ZU UNTERSUCHENDER TEXT >>

══════════════════════════════

Was ist das nun? Späte Reue oder der Gipfel des Zynismus? Der amerikanische Milliardär Richard Sackler hat sich ein Arzneimittel patentieren lassen, das Menschen dabei helfen soll, ihre Abhängigkeit von Opioid-Schmerzmitteln besser zu kontrollieren. Das Medikament, eine neue Variante des Wirkstoffs Buprenorphin, wird in den USA wahrlich gebraucht, denn immer noch sterben im Zuge der Opioid-Epidemie weit mehr als 100 Menschen - jeden Tag. Das Problem ist nur: Auslöser der Epidemie, die halbe Dörfer, Straßenzüge und Sportteams dahinraffte, waren nicht mexikanische Drogendealer. Auslöser waren Richard Sackler, 73, und seine Familie.
Die Sacklers, deren Wurzeln in Polen liegen, hatten schon immer mit Medizin zu tun, sie waren Ärzte, Forscher, Verleger von Fachmagazinen und Marketingexperten. Vor allem aber waren sie nicht zimperlich. Richards Onkel Arthur etwa organisierte als PR-Spezialist in den Sechzigerjahren eine Werbekampagne, in der er den Tranquilizer Valium als eine Art Hausmittel zur Behandlung von Alltagsängsten verharmloste. In die Liga der Multimilliardäre aber stieg die Familie erst zur Jahrtausendwende mit ihrem Chemiekonzern Purdue Pharma auf - und dieser Aufstieg hatte auch einen Namen: Oxycontin.
Oxycontin ist eine Arznei, die seit dem Marktstart im Jahr 1995 unzähligen Menschen mit chronischen Schmerzen das Leben erleichtert hat. Doch es gibt eine Kehrseite, die Purdue Pharma stets klein redete: Der Wirkstoff ist Oxycodon, ein chemischer Verwandter des Heroins. Wer das Mittel nicht genau nach Anleitung oder zu lange nimmt, wird abhängig.

══════════════════════════════

EINTRÄGE DES DATENSATZES >>

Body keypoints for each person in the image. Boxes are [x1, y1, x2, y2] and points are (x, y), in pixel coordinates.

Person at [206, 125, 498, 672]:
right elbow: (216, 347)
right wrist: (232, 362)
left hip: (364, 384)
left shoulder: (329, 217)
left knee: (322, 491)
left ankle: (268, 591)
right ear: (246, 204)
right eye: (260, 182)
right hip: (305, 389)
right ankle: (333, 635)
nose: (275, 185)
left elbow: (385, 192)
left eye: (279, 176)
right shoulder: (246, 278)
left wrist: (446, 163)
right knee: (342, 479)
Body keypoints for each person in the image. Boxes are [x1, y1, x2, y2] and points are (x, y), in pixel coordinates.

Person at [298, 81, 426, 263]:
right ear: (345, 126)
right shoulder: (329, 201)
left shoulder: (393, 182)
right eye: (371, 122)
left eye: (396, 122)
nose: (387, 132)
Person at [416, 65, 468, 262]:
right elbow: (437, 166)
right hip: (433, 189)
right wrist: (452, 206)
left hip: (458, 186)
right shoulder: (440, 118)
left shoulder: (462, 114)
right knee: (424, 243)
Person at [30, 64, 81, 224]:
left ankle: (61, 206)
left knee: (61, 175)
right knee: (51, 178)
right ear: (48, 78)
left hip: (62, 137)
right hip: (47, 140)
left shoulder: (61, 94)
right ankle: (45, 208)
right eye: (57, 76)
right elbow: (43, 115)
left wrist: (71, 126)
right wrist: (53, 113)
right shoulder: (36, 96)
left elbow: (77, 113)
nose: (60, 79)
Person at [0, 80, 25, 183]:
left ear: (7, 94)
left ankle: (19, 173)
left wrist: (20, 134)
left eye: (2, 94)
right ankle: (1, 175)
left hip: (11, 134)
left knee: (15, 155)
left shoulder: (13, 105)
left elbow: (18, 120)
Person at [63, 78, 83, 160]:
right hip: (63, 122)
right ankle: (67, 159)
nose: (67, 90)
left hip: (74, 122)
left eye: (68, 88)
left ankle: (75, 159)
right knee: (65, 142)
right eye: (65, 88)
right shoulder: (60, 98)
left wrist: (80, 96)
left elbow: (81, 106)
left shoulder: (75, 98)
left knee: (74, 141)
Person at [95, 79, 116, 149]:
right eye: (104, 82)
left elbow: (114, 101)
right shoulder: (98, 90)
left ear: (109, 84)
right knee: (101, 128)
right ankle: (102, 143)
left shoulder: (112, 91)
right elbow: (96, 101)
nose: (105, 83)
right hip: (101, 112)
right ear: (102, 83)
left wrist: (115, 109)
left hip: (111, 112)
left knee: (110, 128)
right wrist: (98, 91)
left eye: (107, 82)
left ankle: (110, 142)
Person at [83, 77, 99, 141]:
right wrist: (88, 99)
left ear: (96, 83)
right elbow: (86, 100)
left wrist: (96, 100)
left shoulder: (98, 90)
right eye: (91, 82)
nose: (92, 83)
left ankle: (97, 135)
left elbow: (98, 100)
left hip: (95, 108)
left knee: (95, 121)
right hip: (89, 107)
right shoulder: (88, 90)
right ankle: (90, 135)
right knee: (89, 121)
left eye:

══════════════════════════════

FRAGEN ZUM MATERIAL >>
[A] In welchem Jahr kam Oxycontin laut dem Text über die Familie Sackler auf den Markt?
[B] Nenne bitte alle Berufe und Tätigkeiten, die der Text über die Familie Sackler für die Sacklers aufzählt.
[C] Setze den Text über die Familie Sackler nach seinem letzten Satz fort.
Die Auflistung ist eigenständiges Material und gehört nicht zum Text über die Familie Sackler.

ANTWORTEN DER REIHE >>
[A] Im Jahr 1995.

[B] Ärzte, Forscher, Verleger von Fachmagazinen, Marketingexperten

[C]
Als Manager verantwortete Sackler die aggressive Marketing-Strategie
Garantiert. Es war vor allem Richard Sackler, der Ärzte mit Geschenken und Überredungskunst dazu brachte, Oxycontin nicht nur als akutes Schmerzmittel, sondern als Dauerwohlfühlmedikament zu verschreiben. Der Erfolg war riesig: Plötzlich wurden Opiate, die einst nur bei Krebs und in der Palliativmedizin eingesetzt wurden, in großem Stil verabreicht. Bis heute soll das Medikament den Sacklers 35 Milliarden Dollar an Umsätzen beschert haben, das Familienvermögen wird auf 13 Milliarden geschätzt. Richard, der erst als Forschungs-, dann als Marketingchef die Entwicklung und die aggressive Werbestrategie verantwortete, wurde Präsident des Konzerns, dann Aufsichtsratschef.
Von Beginn an gab es für Oxycontin einen Schwarzmarkt, die Anleitung, das Medikament zu missbrauchen, lieferte Sacklers Firma gleich mit: Im Beipackzettel warnte sie vor der radikalen Wirkung der Pille, wenn man sie kaut oder zerbröselt und schnupft. Seit 1999 sollen 200 000 Amerikaner an einer Überdosis von Oxycontin und ähnlichen Produkten gestorben sein, für viele waren die Arzneien zudem der Einstieg in eine noch schlimmere Sucht: Heroin, das billig ist wie nie, oder das ultraaggressive, oft in China hergestellte synthetische Opioid Fentanyl.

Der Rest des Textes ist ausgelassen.